His parents returned late that night while he pretended to be sleeping. He slipped out early, before they woke. On the table in the dining room, where his mother had proposed he find a wife, he left a simple note. He was going to Galicia to see an acquaintance from his army days. Don’t worry about the ransom, he thought of adding, but the letter alone felt spectacularly defiant. She would know exactly what it meant.
On the Ringstrasse he hired a fiacre to take him to the North Station, where, within the crenellated arches, his train was waiting.
The sun was beginning to rise as they left the city.

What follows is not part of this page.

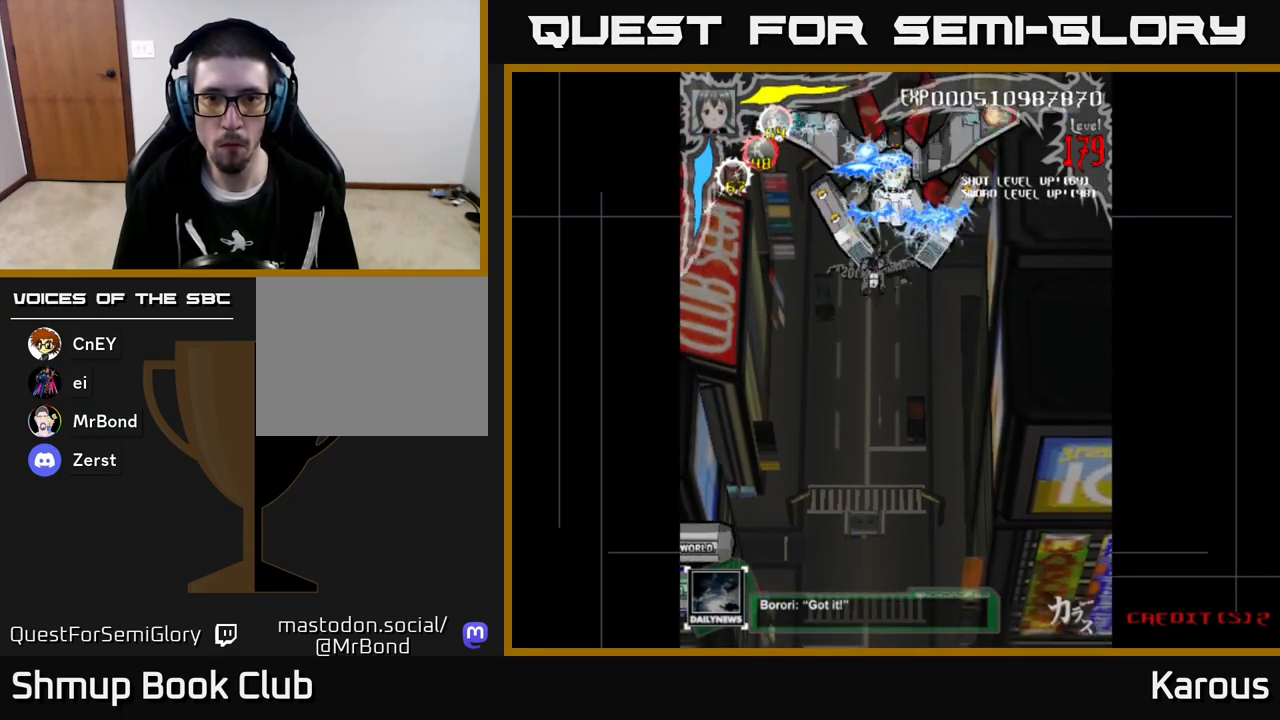
{"buttons": ["A"], "left_stick": "center", "events": [[33, "DPAD_RIGHT", "down"], [83, "DPAD_RIGHT", "up"], [100, "DPAD_UP", "down"], [183, "DPAD_LEFT", "down"], [217, "DPAD_LEFT", "up"], [217, "DPAD_UP", "up"]]}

He sat by the window, facing forward. In the compartment: a family of six, four wide-eyed children piled onto two seats, a soldier, a young man, dandied for the voyage, theatrically solicitous of his young, pregnant wife. Outside, a low light fell across the stockyards, where rail workers loaded up a car with rusted pipes. Farther along they passed a row of decommissioned trains, paint peeling now and windows empty, grass tufts growing from the narrow sills like old men’s eyebrows.
They slowed as they crossed the Danube on a rattling iron bridge.
They picked up speed. Across from him, the children ate sunflower seeds, neatly spitting out the wads of shells into a tin can they passed back and forth. The light was bright now, warming the window in an amber glow; he had to squint to watch the country pass. Boys played along the railway, miming aim at the passing carriages, then gesticulating dramatically as if they had just been shot. Passing Deutsch-Wagram, he recalled a visit long ago with his father and two older brothers, to see where Napoleon had gone to battle. A memory now, his brothers searching the fields for bones and bullets. Father scanning the horizon with binoculars, while a sunburnt Lucius held out the Orders of Battle like a little aide-de-camp.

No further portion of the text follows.